_Excerpted text_
....

SC native Viola Davis speaks for more than herself at one of the women’s march events
Across the country Saturday, Americans gathered for women’s marches.
There were many speakers at the varied events, including activists, politicians, celebrities and ordinary people, among others.
Among those who addressed the masses was South Carolina native and award-winning actor Viola Davis.
Davis, born on her grandmother’s farm in St. Matthews, opened her nearly 10-minute speech to a large crowd in Los Angeles discussing Jim Crow laws. She talked about how those laws were put into place to restrict blacks, Hispanics and American Indians, among other minority groups.
And those laws were effective because there wasn’t enough resistance to them.
“The reason why these Jim Crow laws were in place is because we fell asleep,” Davis said, invoking Martin Luther King Jr. in saying that you can’t be complacent and wait for things to change. “It is through human dedication and effort that we move forward.”
Davis acknowledged this type of effort is difficult. It was in the day of MLK and remains a challenge today.
“At the end of the day, we only move forward when it doesn’t cost us anything,” Davis said. “I’m here today saying no one and nothing can be great unless it costs you something.”
That was when she transitioned to focus on the women’s march. She used statistics to illustrate how many women are in harm’s way, and how so many of them are unable to break free.
Davis said:
▪ One of five women will be sexually assaulted or raped before she reaches the age of 18.
▪ Women of color, if they’re raped or sexually assaulted before the age of 18, are 66 percent more likely to be raped or sexually assaulted again.
▪ Seventy percent of girls who are sexually trafficked are girls of color.
“I am speaking today not just for the #metoos, because I was a #metoo,” Davis said. “But when I raise my hand, I am aware of all the women who are still in silence. The women who are faceless. The women who don’t have the money, don’t have the constitution, and don’t have have the confidence and don’t have the images in our media that give them the sense of self worth enough to break their silence that’s rooted in the shame of assault. The stigma of assault.”
Again Davis hit home on the idea that no progress is possible without some growing pains, at the least. And that if we are truly Americans, you don’t stand solely for yourself but for all Americans.
this Viola Davis speech at the #WomensMarch2018 in Los Angeles deserves endless retweets https://t.co/9bsDiJLjWV
— The Baxter Bean (@TheBaxterBean) January 20, 2018
Then she personalized her speech.
“I am always introduced as an award-winning actor. But my testimony is one of poverty, my testimony is one of being sexually assaulted and very much seeing a childhood that was robbed from me,” Davis said. “When I think of that, I know that the trauma of those events are still with me today and that’s what drives me into the voting booth, that’s what allows me to listen to the women still in silence. It allows me even to become a citizen on this planet.
“We are here to connect, we are here as 324 million people living on this Earth, that we breathe and we live and that we have got to bring up everyone with us.”
Davis concluded by saying the event on Saturday wasn’t a culmination, but just the next step forward in the struggle.
“My hope for the future, and I do hope, that we never go back. That it’s not just about clapping your hands, screaming and shouting once someone says something that sounds good. It’s about keeping it rolling once you go home.”
Davis’ parents moved to Rhode Island when she was about 2 months old. She has won a wide range of prestigious awards for her acting, including the Oscar for Best Supporting Actress last year for her role in “Fences.”
She has won a Primetime Emmy Award and two Screen Actors Guild Awards. For her work in theater, she has won two Tony Awards and three Drama Desk Awards. For her work in film, she has won an Academy Award, a British Academy Film Award, a Golden Globe Award, three Critics’ Choice Movie Awards, and three Screen Actors Guild Awards.
Additionally, she is a three-time Academy Award nominee, making her the most nominated black actress in history.

....

_Assignment 1_
Translate this sentence from the article on Viola Davis's speech into Spanish: "Davis acknowledged this type of effort is difficult."
_Assignment 2_
Output the article on Viola Davis's speech from "Among those who" up to and including "a challenge today.", with nothing changed.
The items are not needed for this work.

_Listed entries_
....

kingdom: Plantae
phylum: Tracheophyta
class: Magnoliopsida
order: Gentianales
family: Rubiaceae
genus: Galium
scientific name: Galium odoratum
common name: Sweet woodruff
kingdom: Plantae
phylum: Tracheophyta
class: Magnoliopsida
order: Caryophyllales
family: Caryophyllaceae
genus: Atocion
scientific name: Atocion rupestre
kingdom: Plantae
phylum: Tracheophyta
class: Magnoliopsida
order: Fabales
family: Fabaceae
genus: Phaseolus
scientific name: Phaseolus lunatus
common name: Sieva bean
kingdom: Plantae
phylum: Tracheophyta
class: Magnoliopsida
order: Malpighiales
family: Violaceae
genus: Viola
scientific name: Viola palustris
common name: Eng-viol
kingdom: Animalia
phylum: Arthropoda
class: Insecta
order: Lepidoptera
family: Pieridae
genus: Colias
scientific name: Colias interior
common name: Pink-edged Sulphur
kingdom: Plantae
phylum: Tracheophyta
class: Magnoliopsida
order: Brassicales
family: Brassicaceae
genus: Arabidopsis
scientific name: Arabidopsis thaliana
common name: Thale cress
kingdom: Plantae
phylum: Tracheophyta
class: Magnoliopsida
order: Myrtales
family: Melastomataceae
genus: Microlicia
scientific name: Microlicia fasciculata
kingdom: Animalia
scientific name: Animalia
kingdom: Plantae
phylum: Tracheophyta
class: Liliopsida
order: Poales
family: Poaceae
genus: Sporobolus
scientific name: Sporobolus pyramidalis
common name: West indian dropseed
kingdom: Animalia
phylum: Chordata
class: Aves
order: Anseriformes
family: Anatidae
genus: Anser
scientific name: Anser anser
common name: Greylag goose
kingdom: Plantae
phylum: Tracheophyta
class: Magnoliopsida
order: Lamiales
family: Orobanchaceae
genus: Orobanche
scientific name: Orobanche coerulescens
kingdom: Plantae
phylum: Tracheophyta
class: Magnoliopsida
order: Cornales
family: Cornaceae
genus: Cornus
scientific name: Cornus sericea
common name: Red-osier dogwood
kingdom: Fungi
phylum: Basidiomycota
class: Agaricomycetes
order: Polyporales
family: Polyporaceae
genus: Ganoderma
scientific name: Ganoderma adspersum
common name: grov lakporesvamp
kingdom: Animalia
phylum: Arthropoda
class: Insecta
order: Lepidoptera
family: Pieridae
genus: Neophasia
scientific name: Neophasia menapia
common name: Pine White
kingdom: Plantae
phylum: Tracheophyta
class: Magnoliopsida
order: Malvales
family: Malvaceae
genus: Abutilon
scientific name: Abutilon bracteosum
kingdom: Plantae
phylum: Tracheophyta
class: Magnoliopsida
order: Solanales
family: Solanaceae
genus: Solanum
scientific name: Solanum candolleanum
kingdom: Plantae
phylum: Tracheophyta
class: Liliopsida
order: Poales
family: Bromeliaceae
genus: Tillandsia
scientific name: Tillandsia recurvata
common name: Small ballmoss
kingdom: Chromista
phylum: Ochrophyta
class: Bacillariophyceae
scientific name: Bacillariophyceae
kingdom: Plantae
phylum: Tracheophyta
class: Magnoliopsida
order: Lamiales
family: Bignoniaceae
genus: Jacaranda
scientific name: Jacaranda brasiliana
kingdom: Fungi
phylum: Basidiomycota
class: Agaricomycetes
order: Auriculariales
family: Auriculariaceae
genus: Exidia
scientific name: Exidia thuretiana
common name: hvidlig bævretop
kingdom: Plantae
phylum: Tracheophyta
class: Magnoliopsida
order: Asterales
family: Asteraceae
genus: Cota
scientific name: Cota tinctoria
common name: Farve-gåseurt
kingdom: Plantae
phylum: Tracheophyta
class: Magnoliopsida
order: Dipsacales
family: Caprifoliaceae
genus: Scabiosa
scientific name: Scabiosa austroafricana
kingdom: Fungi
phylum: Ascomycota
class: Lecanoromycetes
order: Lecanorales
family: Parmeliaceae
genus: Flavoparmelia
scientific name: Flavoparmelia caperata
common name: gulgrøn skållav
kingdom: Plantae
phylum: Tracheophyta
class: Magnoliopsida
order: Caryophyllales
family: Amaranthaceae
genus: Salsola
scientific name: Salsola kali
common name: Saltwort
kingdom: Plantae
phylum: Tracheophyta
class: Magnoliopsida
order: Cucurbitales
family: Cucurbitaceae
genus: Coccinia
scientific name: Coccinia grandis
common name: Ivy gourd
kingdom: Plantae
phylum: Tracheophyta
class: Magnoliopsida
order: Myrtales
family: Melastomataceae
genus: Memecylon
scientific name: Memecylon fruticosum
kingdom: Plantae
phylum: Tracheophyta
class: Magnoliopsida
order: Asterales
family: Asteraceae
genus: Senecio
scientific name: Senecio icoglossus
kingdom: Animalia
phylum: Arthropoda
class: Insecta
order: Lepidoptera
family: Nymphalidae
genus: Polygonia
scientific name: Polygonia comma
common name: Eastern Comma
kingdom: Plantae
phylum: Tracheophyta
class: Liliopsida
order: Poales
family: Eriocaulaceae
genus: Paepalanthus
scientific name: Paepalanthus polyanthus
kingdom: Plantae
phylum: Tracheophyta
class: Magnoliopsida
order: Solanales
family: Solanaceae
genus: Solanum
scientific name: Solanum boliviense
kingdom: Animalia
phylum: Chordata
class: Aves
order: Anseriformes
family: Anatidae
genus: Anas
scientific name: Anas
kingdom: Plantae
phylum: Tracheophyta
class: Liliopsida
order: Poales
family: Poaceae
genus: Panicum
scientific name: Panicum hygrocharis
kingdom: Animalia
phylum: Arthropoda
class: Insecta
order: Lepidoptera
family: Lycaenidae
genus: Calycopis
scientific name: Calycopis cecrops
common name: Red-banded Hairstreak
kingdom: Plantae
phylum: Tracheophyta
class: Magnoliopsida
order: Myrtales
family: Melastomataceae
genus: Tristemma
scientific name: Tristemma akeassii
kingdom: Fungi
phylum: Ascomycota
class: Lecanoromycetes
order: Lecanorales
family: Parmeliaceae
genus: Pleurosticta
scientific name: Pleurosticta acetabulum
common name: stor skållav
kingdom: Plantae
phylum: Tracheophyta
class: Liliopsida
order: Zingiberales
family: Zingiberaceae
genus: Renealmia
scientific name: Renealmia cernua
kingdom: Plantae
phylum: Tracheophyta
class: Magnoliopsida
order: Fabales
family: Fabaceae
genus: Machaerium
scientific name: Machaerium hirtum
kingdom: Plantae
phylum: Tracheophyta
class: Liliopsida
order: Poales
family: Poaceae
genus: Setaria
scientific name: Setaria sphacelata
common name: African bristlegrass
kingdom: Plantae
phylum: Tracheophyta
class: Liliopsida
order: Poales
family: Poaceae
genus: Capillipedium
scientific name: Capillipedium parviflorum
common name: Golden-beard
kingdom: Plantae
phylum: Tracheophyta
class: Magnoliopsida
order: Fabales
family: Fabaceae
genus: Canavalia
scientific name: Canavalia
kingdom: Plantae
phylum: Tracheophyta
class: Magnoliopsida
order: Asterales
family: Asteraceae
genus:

....

_Expected output 1_
Davis reconoció que este tipo de esfuerzo es difícil.

_Expected output 2_
Among those who addressed the masses was South Carolina native and award-winning actor Viola Davis.
Davis, born on her grandmother’s farm in St. Matthews, opened her nearly 10-minute speech to a large crowd in Los Angeles discussing Jim Crow laws. She talked about how those laws were put into place to restrict blacks, Hispanics and American Indians, among other minority groups.
And those laws were effective because there wasn’t enough resistance to them.
“The reason why these Jim Crow laws were in place is because we fell asleep,” Davis said, invoking Martin Luther King Jr. in saying that you can’t be complacent and wait for things to change. “It is through human dedication and effort that we move forward.”
Davis acknowledged this type of effort is difficult. It was in the day of MLK and remains a challenge today.